Their new shopping list for the coming months needs to be long and deep, and this time include more than just those who are on Rodgers’ speed dial and in his inner circle. They need offensive linemen. They need receivers. They need safeties and linebackers. They need a second running back who can come closer to matching the starter’s production. Did we mention offensive line? Good, it deserves to be noted twice.

And yes, they probably need a healthy, cleansing shake-up on a coaching staff that has not proven to be up to the challenges, unique though they were, that this season presented.

They certainly would have won more games with Rodgers, would have been more competitive in several others with him as well. Yet there were so many times these Jets were overmatched and outplayed in which the quarterback had nothing to do with their misery. They can’t be lulled into believing that Rodgers would have solved all of their ills, or worse, that he will next year.

Just because this group failed without Rodgers doesn’t mean they will succeed with him.
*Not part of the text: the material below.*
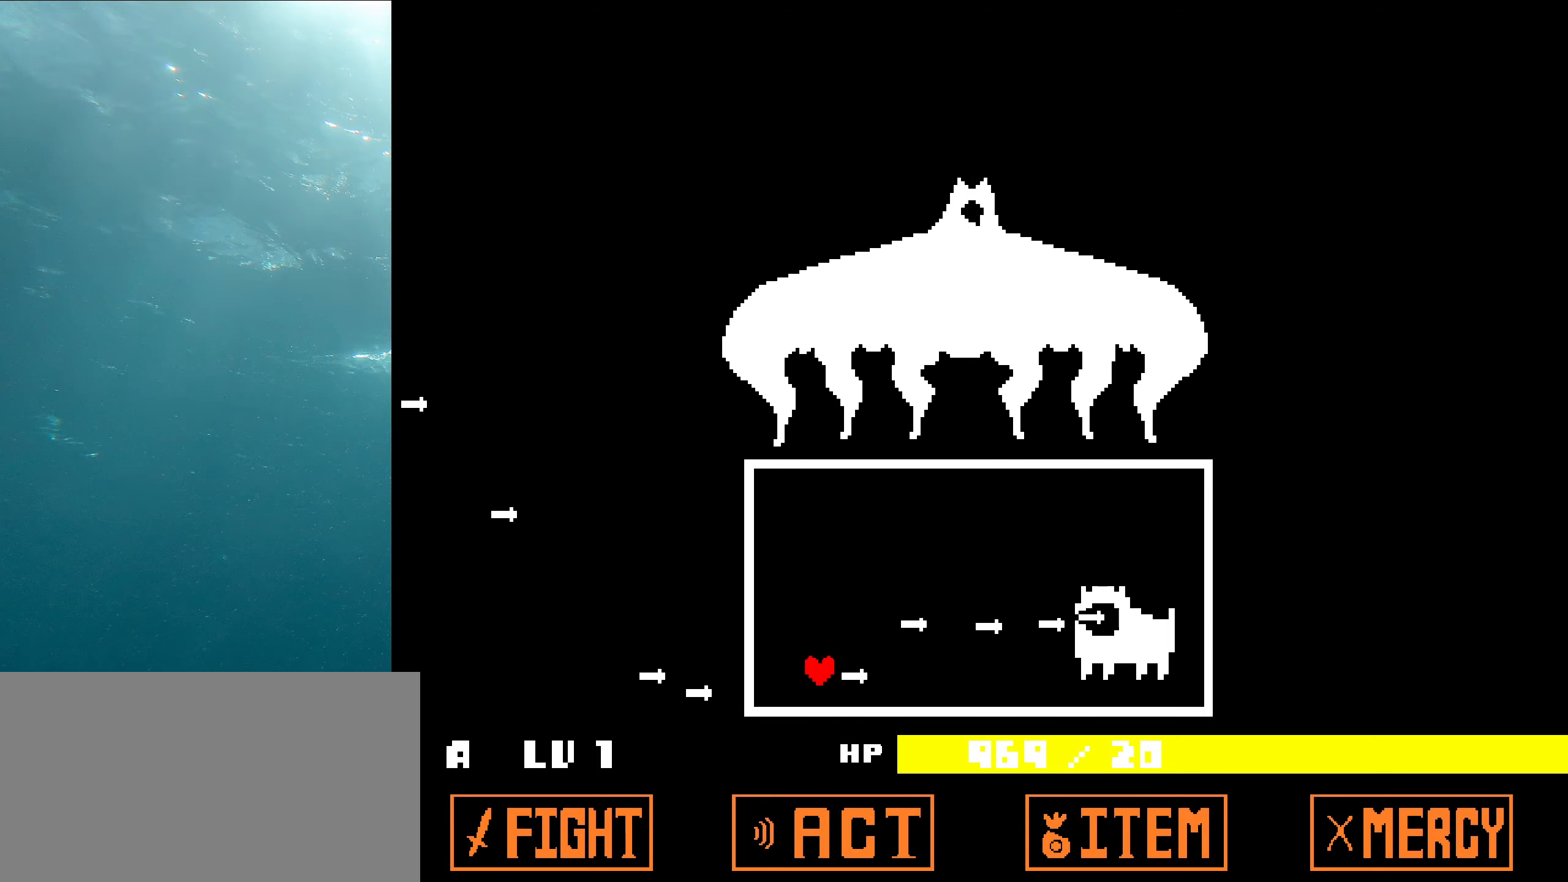
{"keys": [], "events": [[433, "left", "up"], [450, "up", "up"]]}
Somehow, though, they feel dangerously close to that delusional logic.

“Obviously in my heart, I feel like we built a championship roster,” coach Robert Saleh said on Monday, having lost six of the last seven games and compiling a 16-32 record over his nearly three full seasons with the Jets. “But at the end of the day we still have to find ways to win with the guys who are on the football field and we have to be better as coaches, better as players. We’ve got to find a way to string together plays, find a way to stop offenses and make plays on special teams. We’ve got to be better in situational football. It goes all the way across the board. But I do have a lot of confidence in the guys in the locker room? I love the players that are in that locker room. We’ve just all got to be a little bit better.”

Counting on improvement from these current players who have proven who and what they are is not exactly the kind of plan Jets fans are hoping to hear about at this point.

At least one person in the organization appears to get it. Too bad C.J. Mosley is only the defensive captain and Pro Bowl linebacker and not a true decision-maker. He admitted that the “moving parts” at quarterback (a player euphemism for “egregious ineptitude” if ever there was one) have handicapped the team the last two years, but he went on to say that fixing it won’t solve all of the Jets’ issues.

“If we’re just depending on one person, one position, to save our organization, then it’s never going to happen,” he said on Monday. “It has to be everybody. Everybody has to have that mindset, everybody has to believe that, as I’ve said before, they’re the reason why we are here to win, they’re the reason why we are taking those next steps. If we put all our chips on one person, nine times out of 10 it’s not going to happen. This is a team sport … We all have to have that mindset of ‘I want to be the reason why things change tomorrow.’ ”

This year’s team got caught up in the idea that Rodgers could single-handedly save the Jets. The coaches and front office and ownership were giddy over his presence and his knowledge and his mystique, over the ovations he received at training camp and the way he came across on “Hard Knocks,” so they talked themselves into that line of thinking. When Rodgers left the picture as a viable on-field option, though, the Jets found out who they really are.

They are a 5-9 team that has three weeks to potentially become worse. They are a stay-home-in-January squad. They are a roster without anyone capable of rising above Rodgers’ absence on their own and full of others who weigh down the otherwise buoyant segments of the locker room.

They are not a team that is a quarterback away from anything except, without significant shuffling and retooling elsewhere, another potentially disappointing season in 2024.